WebSocket RFC 6455: the protocol for real-time web

WebSocket RFC 6455 (December 2011): IETF standard protocol for browser-server full-duplex communication over TCP. HTTP handshake, binary framing, universal browser support since 2012. Foundation of web chat, trading, gaming.

Open SourceWeb WebSocketRFC 6455IETFReal-timeHTTPOpen SourceWeb

The limit of polling

Before WebSocket, “real-time” communication between browser and server is achieved with workarounds:

  • Short polling — client repeats HTTP requests every N seconds
  • Long polling — HTTP request held open until event
  • Comet — HTTP streaming techniques
  • Server-Sent Events (2006-2009) — unidirectional server→client

None is efficient for bidirectional low-latency communication (chat, trading, gaming, live dashboard).

The release

RFC 6455 is published by the IETF in December 2011. Main authors: Ian Fette (Google), Alexey Melnikov. The protocol had been introduced in draft in 2008 by Ian Hickson (HTML5 spec) and Michael Carter.

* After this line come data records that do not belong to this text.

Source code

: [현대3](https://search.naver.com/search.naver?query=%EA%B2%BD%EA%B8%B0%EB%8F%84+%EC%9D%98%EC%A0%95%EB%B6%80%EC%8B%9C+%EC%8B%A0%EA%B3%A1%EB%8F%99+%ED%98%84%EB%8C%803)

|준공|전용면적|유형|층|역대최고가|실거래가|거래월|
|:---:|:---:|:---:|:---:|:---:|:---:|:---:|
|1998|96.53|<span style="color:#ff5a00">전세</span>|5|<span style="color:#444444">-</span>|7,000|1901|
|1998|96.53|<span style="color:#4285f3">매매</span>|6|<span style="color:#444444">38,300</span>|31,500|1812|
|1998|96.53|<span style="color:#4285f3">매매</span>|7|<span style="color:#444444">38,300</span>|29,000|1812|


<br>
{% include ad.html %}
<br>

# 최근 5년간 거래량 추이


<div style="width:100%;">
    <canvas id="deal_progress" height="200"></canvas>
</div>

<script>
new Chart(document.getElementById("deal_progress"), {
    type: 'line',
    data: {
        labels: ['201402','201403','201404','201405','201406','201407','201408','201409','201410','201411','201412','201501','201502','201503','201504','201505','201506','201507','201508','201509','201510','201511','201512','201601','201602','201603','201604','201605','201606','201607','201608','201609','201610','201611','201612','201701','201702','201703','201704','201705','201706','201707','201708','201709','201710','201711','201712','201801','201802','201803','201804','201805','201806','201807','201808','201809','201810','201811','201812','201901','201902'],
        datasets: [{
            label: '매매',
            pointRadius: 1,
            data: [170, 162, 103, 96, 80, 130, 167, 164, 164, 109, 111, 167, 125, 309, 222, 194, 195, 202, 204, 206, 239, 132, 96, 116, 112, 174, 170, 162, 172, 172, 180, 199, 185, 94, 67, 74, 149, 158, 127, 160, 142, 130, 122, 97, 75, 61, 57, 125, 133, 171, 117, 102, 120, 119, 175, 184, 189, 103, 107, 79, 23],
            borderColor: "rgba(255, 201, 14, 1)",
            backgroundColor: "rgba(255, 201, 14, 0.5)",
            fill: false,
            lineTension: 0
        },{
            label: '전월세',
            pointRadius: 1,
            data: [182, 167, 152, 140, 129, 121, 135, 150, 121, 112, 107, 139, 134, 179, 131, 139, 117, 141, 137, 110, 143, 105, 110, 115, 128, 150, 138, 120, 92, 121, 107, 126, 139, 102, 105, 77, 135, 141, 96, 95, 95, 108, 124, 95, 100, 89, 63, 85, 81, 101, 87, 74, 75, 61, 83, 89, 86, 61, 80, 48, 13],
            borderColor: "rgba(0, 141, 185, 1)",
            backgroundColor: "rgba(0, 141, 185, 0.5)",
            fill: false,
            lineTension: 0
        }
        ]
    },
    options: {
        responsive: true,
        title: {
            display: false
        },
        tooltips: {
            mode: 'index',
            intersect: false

The final draft is worked on by a working group including browser vendors, Apache Foundation, other implementers.

How it works

  1. HTTP Upgrade handshake — client sends GET with Upgrade: websocket header
  2. Server responds 101 Switching Protocols
  3. Persistent TCP connection — after handshake, binary WebSocket frames
  4. Framing — text/binary/close/ping/pong frames with client→server masking
  5. URI schemews:// (plaintext) or wss:// (TLS)
const ws = new WebSocket('wss://api.example.com/stream');
ws.onmessage = (e) => console.log(e.data);
ws.send(JSON.stringify({ action: 'subscribe' }));

Browser adoption

  • Chrome 14 (September 2011) — final support
  • Firefox — support expected in the 2012 releases
  • Safari — on the WebKit roadmap

Universal availability is expected by the second half of 2012 as these browsers ship.

Libraries and frameworks

The protocol is rapidly adopted:

  • Socket.IO (2010, fallback for legacy browsers)
  • ws — Node.js library, faster
  • Phoenix Channels (Elixir)
  • SignalR (.NET)
  • Django Channels (Python)
  • ActionCable (Rails 5)
  • Spring WebSocket (Java)

Use cases

  • Chat — Slack, Discord, WhatsApp Web
  • Trading — real-time orderbook, live prices
  • Gaming — online multiplayer
  • Collaboration — Google Docs, Figma, Notion
  • Live dashboard — monitoring, observability
  • IoT — telemetry, remote control
  • Push notifications — web apps

In the Italian context

WebSocket is positioning itself as the foundation for Italian real-time applications: fintech and online trading, health monitoring, SaaS collaboration and online gaming are starting to design architectures around a persistent bidirectional channel.


References: RFC 6455 (December 2011). IETF. Ian Fette (Google), Alexey Melnikov. ws://, wss:// schemes.